Sadly, Hayers somehow got lumbered with three guest stars and despite twenty years calling action – he helmed the brilliant “Hidden Tiger” episode of The Avengers, for heaven’s sake! – he couldn’t coax a performance from any of the three that didn’t have me cringing. Ana Alicia plays a biker who comes on to Frank so strongly that Frank should be looking for a candid camera, Adam Roarke is so out of tune with the other performers that I honestly wondered whether the man was an actor at all, and then there’s Leonard Stone, who you may remember as Violet Beauregard’s dad in Willy Wonka, who decides to play his mobster as Bela Lugosi dressed as the Penguin. At one point, he phones a hotel and puts a handkerchief over the receiver to disguise his voice. The clerk probably told the cops “He sounded like Bela Lugosi with a handkerchief over the receiver.”
Regular readers should know I’m very sympathetic to actors and don’t want to criticize them unduly, but these three were honestly so bad that I was looking for Joel/Mike/Jonah and the Bots in the corner of the screen. It got so awful that at one point Jack Kelly shouted “Hey, Joe!” and I replied to myself, of course, “where you goin’ with that gun in your hand?” And poor Ana Alicia, after her umpteenth scene of staring wide-eyed at Frank and, one inch from his face, bellowing “You like me, don’t you? I DON’T TAKE NO FOR AN ANSWER!” had Marie interrupting the program to tell our son to run ten miles from any woman who does that, and to never, ever do that to anybody else.
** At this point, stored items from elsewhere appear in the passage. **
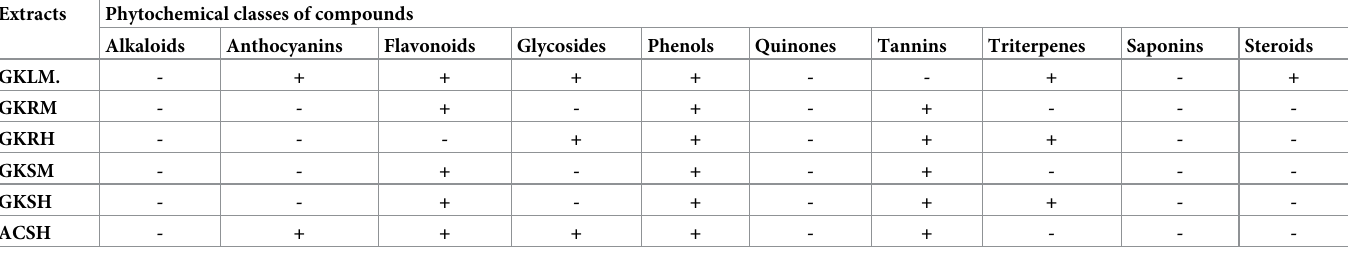
Table 2. Phytochemical composition of G . kola and A . cordifolia extracts.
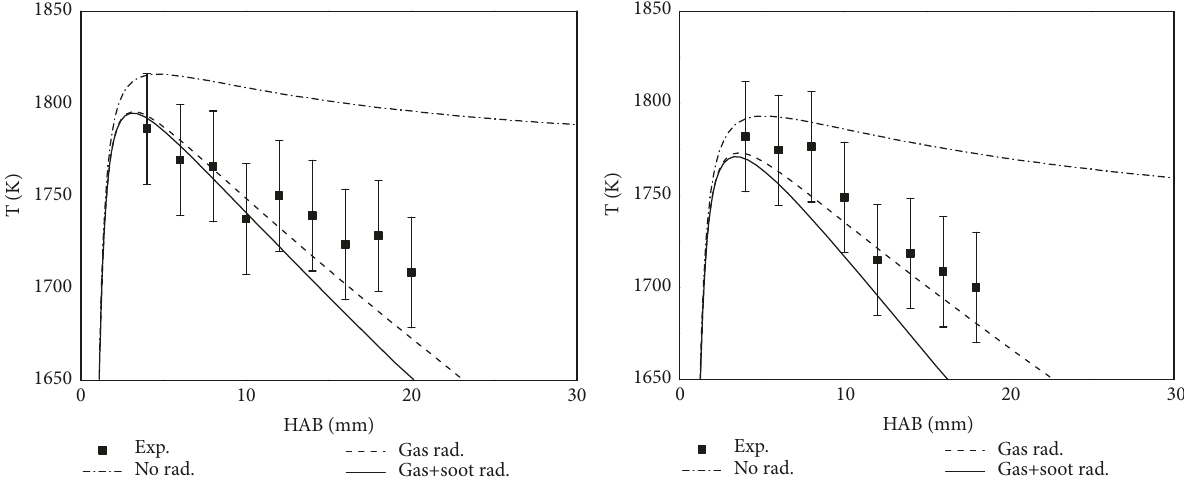
Figure 3: Comparison of flame temperatures for 𝜙 = 1.8 (left) and 2.0 (right) at exit velocity V = 8.8 cm/s.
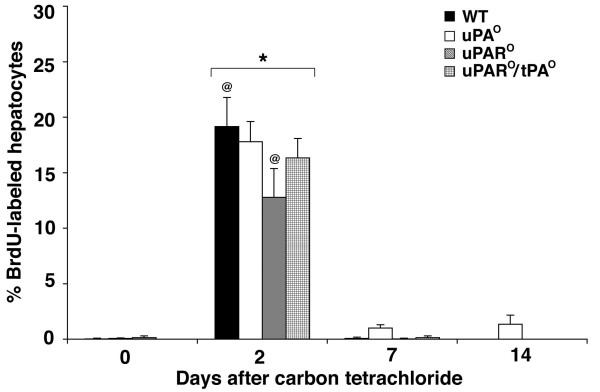
Transient decrease in proliferation of hepatocytes in mice lacking uPAR. Quantification of BrdU-labeled hepatocytes shows a rise in BrdU uptake in all experimental groups 2 days after CCl4, with a decrease of ~33% in uPAR° livers. The percent of BrdU-labeled hepatocytes return to near baseline levels in all groups. WT = wild type. (*ANOVA P < 0.004; @t-test P < 0.004; N = 3–8 at each time point).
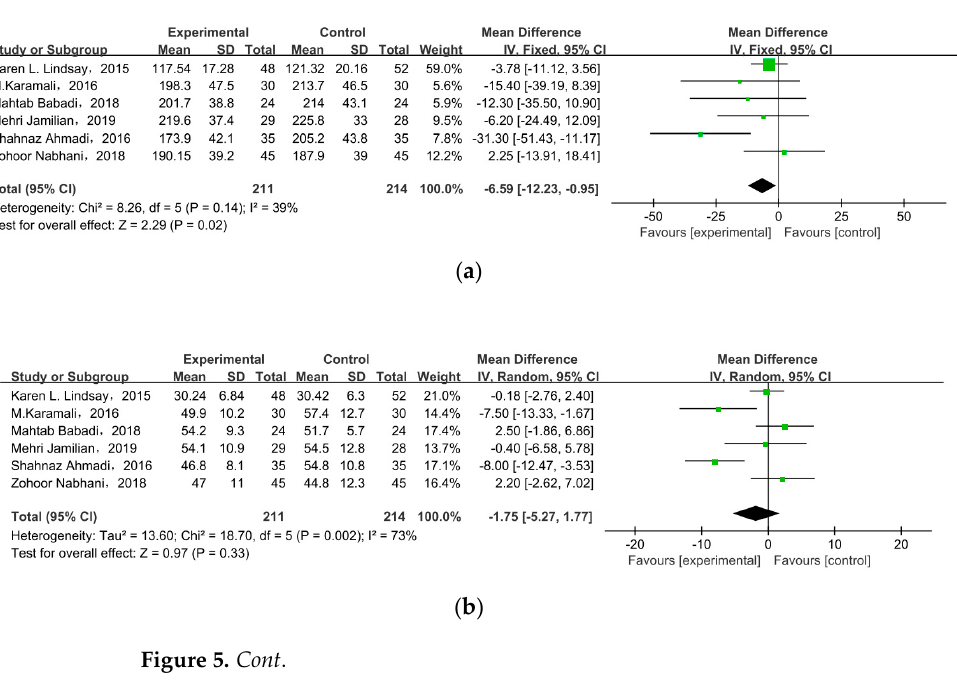
Figure 4. Effect of probiotic supplementation on glucose control in pregnant women with GDM: ( a ) FPG (mg/dL), ( b ) FSI (mU/L), ( c ) HOMA-IR, and ( d ) QUICKI. FPG: fasting plasma glucose; FSI:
But our son is eight and likes dirt and loud engines and dune buggies chasing motorcycles. He was so taken with it, and the series overall, that he genuinely shocked me when he said “When I show my kids this show, I’m going to tell them that guy looks like Bela Lugosi dressed as the Penguin.”
Unfortunately for viewers like him who enjoyed the show, the third season was a flop and ABC cancelled it. Information on the third season is a little thin on the ground, and I’ve not been able to determine whether they had actually ordered 22 episodes and axed it while number ten was in production, or if it was a short order in the first place.
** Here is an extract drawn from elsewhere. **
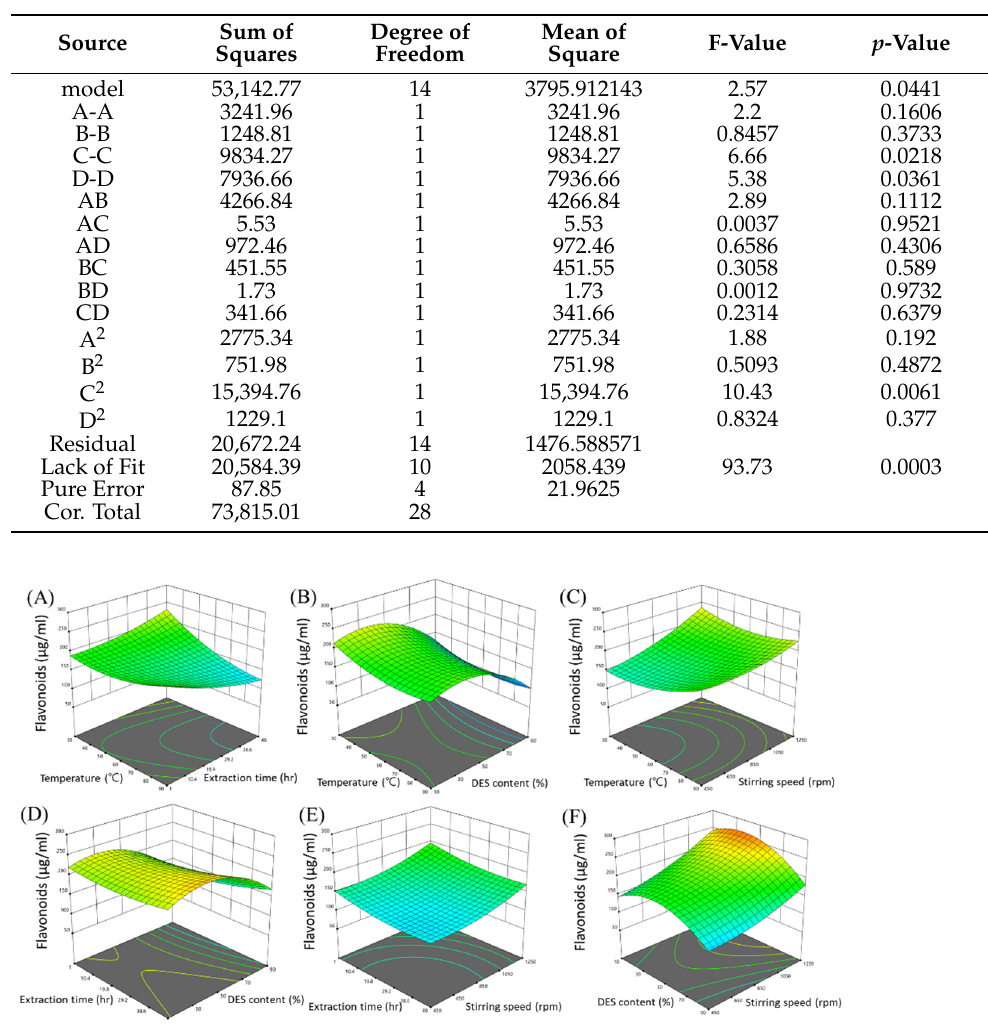
Figure 3. Response surface in Box–Behnken experimental design for the four factors influencing the extraction of flavonoids. ( A ) Effect of temperature and extraction time; ( B ) effect of temperature and DES content; (C) effect of temperature and stirring speed; ( D ) effect of extraction time and DES content; ( E ) effect of extraction time and stirring speed; and ( F ) effect of DES content and stirring speed.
But Parker Stevenson and Shaun Cassidy had some interesting projects in their futures. Cassidy later created the splendid cult series American Gothic, and has written and produced several network series, including that Emerald City show that I forgot to watch. He’s currently an executive producer on NBC’s medical drama New Amsterdam. Stevenson later starred, briefly, in a cult favorite series of his own, Probe, which was co-created by Isaac Asimov and sounds a little like MacGyver solving impossible crimes. He did a year on Baywatch among dozens of other projects. He currently stars as one of the grownups on Netflix’s Greenhouse Academy.
Even though Jack Kelly was just an ancillary part of this season, I did want to indulge myself with a moment here. Kelly was just a few years away from retirement when The Hardy Boys was cancelled, but piggybacking what I said about westerns last night, he had three more performances as Bart Maverick ahead of him. He played Bart in one episode of Brother Bret’s short-lived 1982 NBC series, and in one of Kenny Rogers’ Gambler TV-movies. Between them, he played “Jack Kelly as Bart” in an episode of Glen A. Larson’s The Fall Guy that also put some other legendary TV cowboys back in the saddle: Roy Rogers, Pat Buttram, and James Drury and Doug McClure playing themselves playing The Virginian and Trampas. I watched that episode on YouTube in the middle of the night. Nostalgia for old westerns is mostly beyond me, but I certainly had a chuckle or two.